Almost Mother’s
Many years ago I officiated a wedding for a couple at a beautiful home within a gated community along the Emerald Coast of Northwest Florida.
When I arrived at the house the groom warmly greeted me and we walked inside and he graciously introduced me to some of their family. He then said that his bride wanted to talk with me as soon as I arrived, so one of the family escorted me to go up to visit with her, on the fourth floor.
The bride was happy to see me and meet me in person. Prior to this day we had talked a few times by telephone and email. In one of those conversations she asked if I make any mention of children or parenting in my ceremony, and I shared that I do not, but asked if she wanted to for her ceremony. She quickly said “No” and explained how she is unable to have children.
When I met her that day upon arriving to the home, she excused her attendants and family from the room and immediately mentioned our earlier conversation of not being able to bare children. I assured her again that I will not mention anything about children or parenting, and that in my typical simple ceremony I do not unless requested to because of the family dynamics like merging step-families.
We went on to have the wedding ceremony with their family gathered around near a beautiful area next to their pool where there was a line of majestic palm trees.

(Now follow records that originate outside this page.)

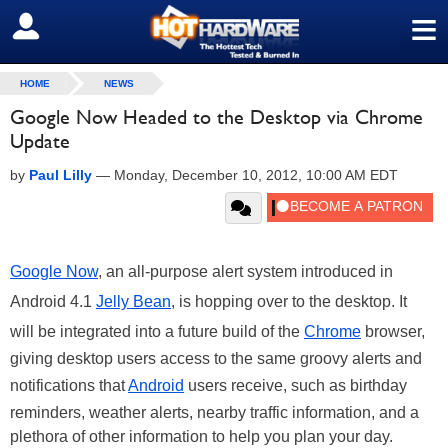
≡
SIGN OUT
HOME
NEWS
Google Now Headed to the Desktop via Chrome
Update
by
Paul Lilly
—
Monday, December 10, 2012, 10:00 AM EDT
Google Now
, an all-purpose alert system introduced in
Android 4.1
Jelly Bean
, is hopping over to the desktop. It
will be integrated into a future build of the
Chrome
browser,
giving desktop users access to the same groovy alerts and
notifications that
Android
users receive, such as birthday
reminders, weather alerts, nearby traffic information, and a
plethora of other information to help you plan your day.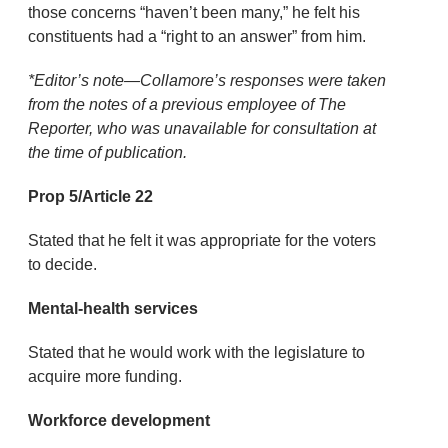
those concerns “haven’t been many,” he felt his
constituents had a “right to an answer” from him.
*Editor’s note—Collamore’s responses were taken
from the notes of a previous employee of The
Reporter, who was unavailable for consultation at
the time of publication.
Prop 5/Article 22
Stated that he felt it was appropriate for the voters
to decide.
Mental-health services
Stated that he would work with the legislature to
acquire more funding.
Workforce development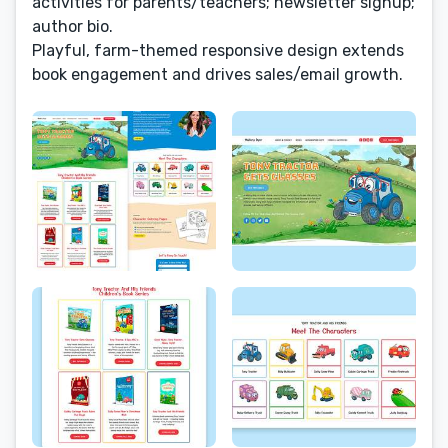
activities for parents/teachers; newsletter signup;
author bio.
Playful, farm-themed responsive design extends
book engagement and drives sales/email growth.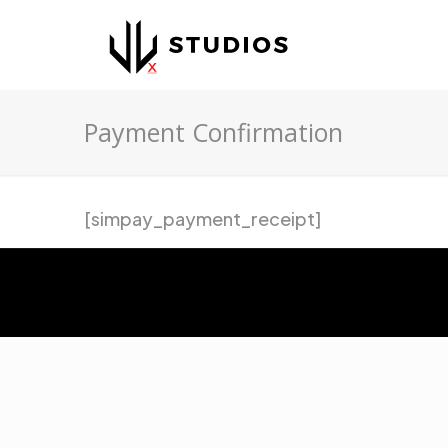
Payment Confirmation
[simpay_payment_receipt]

As I talked during the ceremony I was also trying to discern if her slight facial movements timed perfectly as she glanced up at me, were her silent pleas to not mention children or parenting.
After the wedding ceremony the couple thanked me, grabbed some photos with me, and as the bride leaned forward to give me a parting hug, she whispered in my ear “Thank you for not mentioning children.”
That wedding was about 15 years ago, but I think about the bride and our conversations every year around Mother’s Day.
I am grateful for my mother, or I could say my mothers, but I am also cognizant that our world is full of almost mothers. Lady’s who desperately longed for the day to hold and nurture their own child but because of sting of fallen humanity they can not.
I am grateful that my birth mother did the emotionally tough thing of handing me over to a caring adoption agency that arranged for my mom to adopt me and nurture me from 3-months of age until adulthood.
I am so aware of the grief of an imperfect world messed up by sin, and on this Mother’s Day, I am praying for the almost mother’s, the mother’s whose children have died, the mother’s whose children are incarcerated, the mother’s by adoption, the spiritual mother’s by virtue of their spiritual influence within the church, and the one’s who are reminded that they no longer share hugs or calls with their mother’s who are gone.
I don’t have a “thus saith the Lord” for this, but I often wonder about the scene on resurrection morning when the angels are carrying the infants and babies whose life was cut short by evil, I often picture a beautiful scene…the angels of the Lord who hears the prayers of mothers of absent cribs…I picture a scene of amazing joy when those infants and babies are carried to glory and intentionally placed in the arms of earth’s almost mothers.
To our mother’s, I say Happy Mother’s Day. To the almost mother’s in each of lives, I say God has not forgotten your grief, and he “will restore to you the years that the locust hath eaten” (Joel 2:25).